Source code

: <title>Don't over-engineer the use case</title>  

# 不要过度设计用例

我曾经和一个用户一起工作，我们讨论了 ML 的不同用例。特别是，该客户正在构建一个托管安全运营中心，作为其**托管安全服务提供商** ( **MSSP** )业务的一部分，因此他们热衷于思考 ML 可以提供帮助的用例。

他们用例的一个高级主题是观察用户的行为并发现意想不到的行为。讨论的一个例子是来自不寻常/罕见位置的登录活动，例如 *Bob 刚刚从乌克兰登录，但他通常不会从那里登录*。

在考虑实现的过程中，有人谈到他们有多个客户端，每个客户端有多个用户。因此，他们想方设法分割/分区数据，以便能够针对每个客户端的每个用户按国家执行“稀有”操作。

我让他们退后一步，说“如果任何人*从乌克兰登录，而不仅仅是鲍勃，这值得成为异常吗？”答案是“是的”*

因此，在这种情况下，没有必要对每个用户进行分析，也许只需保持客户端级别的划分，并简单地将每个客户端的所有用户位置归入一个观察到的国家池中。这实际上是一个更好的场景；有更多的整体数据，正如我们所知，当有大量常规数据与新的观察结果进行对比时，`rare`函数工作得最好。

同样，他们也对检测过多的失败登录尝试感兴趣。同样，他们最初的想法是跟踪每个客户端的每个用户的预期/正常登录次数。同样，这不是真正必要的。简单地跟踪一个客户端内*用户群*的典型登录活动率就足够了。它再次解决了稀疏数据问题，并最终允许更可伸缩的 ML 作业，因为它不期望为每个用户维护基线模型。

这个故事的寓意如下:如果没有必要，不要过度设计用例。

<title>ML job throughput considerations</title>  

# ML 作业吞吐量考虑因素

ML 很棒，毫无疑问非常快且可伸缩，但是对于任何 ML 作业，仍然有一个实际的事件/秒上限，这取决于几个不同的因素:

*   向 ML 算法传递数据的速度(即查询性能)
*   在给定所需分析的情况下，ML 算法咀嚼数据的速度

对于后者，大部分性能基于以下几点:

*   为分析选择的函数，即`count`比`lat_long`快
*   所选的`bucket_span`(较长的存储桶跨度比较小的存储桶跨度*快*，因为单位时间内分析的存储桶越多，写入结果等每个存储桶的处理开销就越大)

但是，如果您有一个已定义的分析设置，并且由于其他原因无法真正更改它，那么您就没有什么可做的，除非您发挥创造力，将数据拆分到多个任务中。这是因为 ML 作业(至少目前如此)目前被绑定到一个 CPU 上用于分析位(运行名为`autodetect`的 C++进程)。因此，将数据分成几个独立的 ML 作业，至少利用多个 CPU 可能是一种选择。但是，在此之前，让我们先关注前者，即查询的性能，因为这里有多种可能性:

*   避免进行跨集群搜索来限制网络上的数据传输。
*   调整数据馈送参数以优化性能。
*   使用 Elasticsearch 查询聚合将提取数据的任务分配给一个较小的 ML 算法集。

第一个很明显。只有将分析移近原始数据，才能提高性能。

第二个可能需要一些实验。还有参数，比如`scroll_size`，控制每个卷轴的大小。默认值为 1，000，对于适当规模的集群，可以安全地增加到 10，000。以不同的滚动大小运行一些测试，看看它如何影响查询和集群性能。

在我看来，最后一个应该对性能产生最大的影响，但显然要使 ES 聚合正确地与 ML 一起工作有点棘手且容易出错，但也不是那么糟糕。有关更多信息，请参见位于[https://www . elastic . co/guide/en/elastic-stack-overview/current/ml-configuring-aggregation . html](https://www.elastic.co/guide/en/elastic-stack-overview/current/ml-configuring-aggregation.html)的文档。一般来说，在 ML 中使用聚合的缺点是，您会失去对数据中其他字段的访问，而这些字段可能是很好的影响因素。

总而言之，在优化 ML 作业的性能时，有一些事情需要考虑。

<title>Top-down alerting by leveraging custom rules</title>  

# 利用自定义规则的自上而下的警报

===

Problem statement
Give an exact reproduction of the lines from the one with "向 ML 算法传递数据的速度(即查询性能)" to the final line of the entries, including both.

Task result
*   向 ML 算法传递数据的速度(即查询性能)
*   在给定所需分析的情况下，ML 算法咀嚼数据的速度

对于后者，大部分性能基于以下几点:

*   为分析选择的函数，即`count`比`lat_long`快
*   所选的`bucket_span`(较长的存储桶跨度比较小的存储桶跨度*快*，因为单位时间内分析的存储桶越多，写入结果等每个存储桶的处理开销就越大)

但是，如果您有一个已定义的分析设置，并且由于其他原因无法真正更改它，那么您就没有什么可做的，除非您发挥创造力，将数据拆分到多个任务中。这是因为 ML 作业(至少目前如此)目前被绑定到一个 CPU 上用于分析位(运行名为`autodetect`的 C++进程)。因此，将数据分成几个独立的 ML 作业，至少利用多个 CPU 可能是一种选择。但是，在此之前，让我们先关注前者，即查询的性能，因为这里有多种可能性:

*   避免进行跨集群搜索来限制网络上的数据传输。
*   调整数据馈送参数以优化性能。
*   使用 Elasticsearch 查询聚合将提取数据的任务分配给一个较小的 ML 算法集。

第一个很明显。只有将分析移近原始数据，才能提高性能。

第二个可能需要一些实验。还有参数，比如`scroll_size`，控制每个卷轴的大小。默认值为 1，000，对于适当规模的集群，可以安全地增加到 10，000。以不同的滚动大小运行一些测试，看看它如何影响查询和集群性能。

在我看来，最后一个应该对性能产生最大的影响，但显然要使 ES 聚合正确地与 ML 一起工作有点棘手且容易出错，但也不是那么糟糕。有关更多信息，请参见位于[https://www . elastic . co/guide/en/elastic-stack-overview/current/ml-configuring-aggregation . html](https://www.elastic.co/guide/en/elastic-stack-overview/current/ml-configuring-aggregation.html)的文档。一般来说，在 ML 中使用聚合的缺点是，您会失去对数据中其他字段的访问，而这些字段可能是很好的影响因素。

总而言之，在优化 ML 作业的性能时，有一些事情需要考虑。

<title>Top-down alerting by leveraging custom rules</title>  

# 利用自定义规则的自上而下的警报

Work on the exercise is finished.